At kuyruğu tümörleri, bacaklarda şiddetli ağrı, reflekslerin erken kaybı, geç felse gelmesi, gecikmiş idrara çıkma ve sık sık yatak yaralanmaları ile birlikte görülür. Her durumda duyarlılık bozukluğunun doğası, hasar seviyesine karşılık gelir.
Omuriliğin malign tümörlerinin tanısı
Tanı, hastalığın şikayet ve anamnezleri, genel ve nörolojik muayene verileri ve enstrümantal çalışmaların sonuçları dikkate alınarak belirlenir.
Klasik tanı tekniği omurganın radyografisidir, ancak bu yöntem Hastalığın erken evrelerinde bilgilendirici değildir, çünkü yumuşak değişimleri algılamaya izin vermez. dokular.
Radyografilerdeki ileri aşamalarda, omurların yıkımı veya yer değiştirmesi belirlenir.
.Daha güvenilir sonuçlar, özel problarla lomber ponksiyonun elde edilmesine ve daha sonra beyin omurilik sıvısının araştırılmasına olanak sağlar. Pozitif bir Kwiecenstedt testi ile, jugular damarlar üzerindeki baskı sırasında CSF basıncı değişmez.
.Ponksiyon bölgesindeki omuriliğin malign tümörü ile birlikte beyin omurilik sıvısı akmaz. Neoplazmın ponksiyon iğnesi ile uyarılmasından kaynaklanan ağrı var. CSF'nin araştırılması, protein miktarındaki artışı doğrulamaktadır.
Beyin omurilik sıvısında tümör hücreleri çok nadirdir.
En bilgilendirici araştırma yöntemi, omurganın MRI'sı olup, lokalizasyonu ve omuriliğin malign bir tümörünün büyüklüğü, çeşitli yumuşak doku ve kemikle ilişkisi yapıları.
Eğer MRI mevcut değilse, hasta tip (ekstramedüller veya intramedüller) ve tümör lokalizasyonunun seviyesini belirlemek mümkün olan kontrast miyelografiye yönlendirilir.
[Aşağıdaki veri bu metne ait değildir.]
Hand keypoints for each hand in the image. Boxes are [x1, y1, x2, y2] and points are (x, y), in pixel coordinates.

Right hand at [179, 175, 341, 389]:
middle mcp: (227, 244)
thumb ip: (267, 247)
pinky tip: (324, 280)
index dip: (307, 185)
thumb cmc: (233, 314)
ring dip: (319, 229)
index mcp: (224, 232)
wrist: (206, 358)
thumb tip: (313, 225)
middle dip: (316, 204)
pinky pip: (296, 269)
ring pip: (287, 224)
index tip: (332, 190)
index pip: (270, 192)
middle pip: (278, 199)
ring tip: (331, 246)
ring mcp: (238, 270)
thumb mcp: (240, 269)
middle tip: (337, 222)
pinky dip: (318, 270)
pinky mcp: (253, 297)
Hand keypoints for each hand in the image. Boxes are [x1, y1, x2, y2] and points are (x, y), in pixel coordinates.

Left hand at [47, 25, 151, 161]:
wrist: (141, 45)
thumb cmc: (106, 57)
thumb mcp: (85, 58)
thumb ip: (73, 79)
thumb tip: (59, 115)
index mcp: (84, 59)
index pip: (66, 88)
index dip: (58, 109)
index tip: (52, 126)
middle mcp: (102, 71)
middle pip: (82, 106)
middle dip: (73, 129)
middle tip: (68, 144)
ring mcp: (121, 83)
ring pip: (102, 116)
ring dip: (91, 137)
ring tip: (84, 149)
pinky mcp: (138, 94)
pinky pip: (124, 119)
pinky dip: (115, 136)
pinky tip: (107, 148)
Pnömovilgrafi ve izotop miyelografi, yüksek komplikasyon riski nedeniyle neredeyse hiç kullanılmamaktadır.
Tanı, cerrahi müdahale sırasında elde edilen tümör örneklerinin histolojik incelemesinin sonuçları temelinde doğrulanır.
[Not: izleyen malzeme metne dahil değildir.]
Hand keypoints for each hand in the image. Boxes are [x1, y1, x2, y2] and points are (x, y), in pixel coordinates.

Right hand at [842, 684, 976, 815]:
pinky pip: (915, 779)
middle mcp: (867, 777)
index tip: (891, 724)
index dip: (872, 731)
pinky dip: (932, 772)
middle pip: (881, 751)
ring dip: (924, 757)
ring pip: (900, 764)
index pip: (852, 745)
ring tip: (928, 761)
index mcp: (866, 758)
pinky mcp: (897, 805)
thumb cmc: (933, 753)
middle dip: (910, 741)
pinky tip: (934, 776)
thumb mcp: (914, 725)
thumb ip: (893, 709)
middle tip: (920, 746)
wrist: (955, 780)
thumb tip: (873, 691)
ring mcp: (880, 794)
Omuriliğin malign tümörleri için tedavi ve prognoz
Omuriliğin malign tümörlerinin tedavisi oldukça zor bir iştir. Çoğu durumda omuriliğin tümörleri için radikal cerrahi, çevre dokuların çimlenmesi nedeniyle imkansızdır.
Tedavinin taktikleri klinik belirtileri dikkate alınarak belirlenir. Hastalara radyoterapi ve kemoterapi reçete edilir.
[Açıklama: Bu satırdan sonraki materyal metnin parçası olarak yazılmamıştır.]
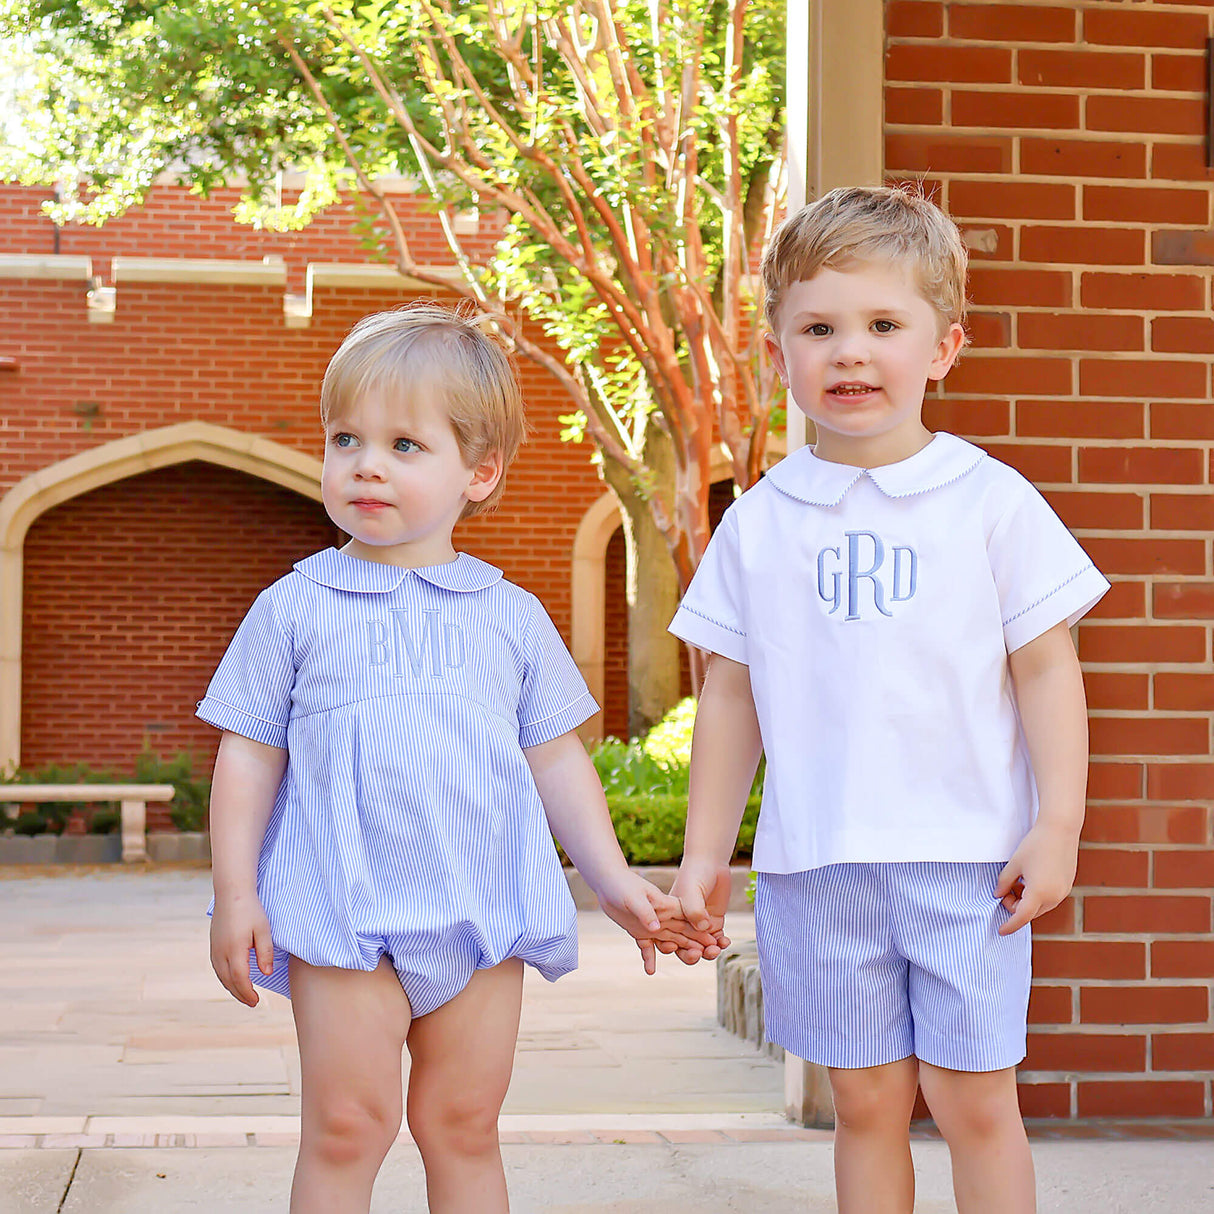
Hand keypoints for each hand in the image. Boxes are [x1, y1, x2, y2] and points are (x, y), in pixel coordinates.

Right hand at [210, 891, 273, 1005]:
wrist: (231, 893)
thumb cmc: (250, 910)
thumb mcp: (264, 929)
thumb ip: (265, 952)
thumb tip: (266, 973)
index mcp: (234, 949)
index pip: (240, 979)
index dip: (247, 993)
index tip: (256, 1001)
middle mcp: (221, 952)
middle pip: (229, 982)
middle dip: (240, 995)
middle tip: (253, 1003)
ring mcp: (214, 949)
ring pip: (221, 976)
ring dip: (232, 988)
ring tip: (245, 995)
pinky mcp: (213, 945)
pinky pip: (218, 968)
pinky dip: (226, 979)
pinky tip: (234, 980)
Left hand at [595, 870, 725, 974]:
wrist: (607, 881)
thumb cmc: (621, 885)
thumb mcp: (634, 898)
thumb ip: (646, 912)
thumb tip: (655, 929)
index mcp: (664, 905)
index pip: (686, 918)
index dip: (701, 928)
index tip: (714, 939)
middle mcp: (661, 916)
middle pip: (682, 930)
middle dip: (697, 941)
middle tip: (711, 953)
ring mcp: (651, 924)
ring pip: (670, 939)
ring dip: (681, 949)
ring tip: (692, 959)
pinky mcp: (639, 931)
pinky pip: (647, 947)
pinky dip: (649, 958)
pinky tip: (651, 971)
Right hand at [665, 863, 733, 964]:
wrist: (712, 863)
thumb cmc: (695, 874)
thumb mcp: (690, 892)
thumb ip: (694, 910)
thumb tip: (706, 928)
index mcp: (670, 917)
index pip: (666, 938)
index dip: (672, 947)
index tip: (680, 947)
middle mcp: (683, 923)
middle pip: (683, 947)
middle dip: (691, 954)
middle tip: (700, 953)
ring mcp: (699, 924)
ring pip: (701, 947)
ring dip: (708, 951)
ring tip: (716, 949)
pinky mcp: (713, 922)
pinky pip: (716, 939)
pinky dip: (720, 943)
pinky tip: (725, 941)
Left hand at [995, 822, 1079, 934]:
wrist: (1060, 830)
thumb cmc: (1034, 845)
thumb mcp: (1014, 864)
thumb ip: (1004, 882)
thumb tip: (998, 895)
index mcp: (1038, 893)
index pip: (1021, 917)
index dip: (1010, 925)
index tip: (1000, 931)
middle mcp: (1053, 897)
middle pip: (1030, 913)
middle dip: (1015, 906)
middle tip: (1005, 890)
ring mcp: (1062, 892)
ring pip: (1040, 907)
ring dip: (1026, 901)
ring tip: (1017, 882)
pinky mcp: (1066, 886)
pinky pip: (1049, 898)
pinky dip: (1037, 896)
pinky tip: (1029, 879)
Hafif bir kompresyonla, enflamatuvar reaksiyonları azaltmak ve sinir dokusu üzerindeki basıncı azaltmak için kortikosteroidler kullanılır.
.Spinal kordun kaba kompresyonu ile, cerrahi dekompresyon, intramedüller tümörün kısmi olarak çıkarılması veya ekstramedüller neoplazmanın eksizyonu ile gerçekleştirilir.
.Yoğun ağrı ile, spinal talamik yolu veya sinir kökü kesmek için cerrahi yapılır. Omuriliğin malign tümörleri için prognoz elverişsizdir.
Çoğu durumda tam iyileşme imkansızdır. Tedavi semptomları azaltmayı ve hastaların yaşam kalitesini iyileştirmeyi amaçlayan palyatiftir.
Yaşam beklentisi, tümörün tipi ve derecesi, kemoterapi ve radyasyon tedavisinin etkinliği ile belirlenir.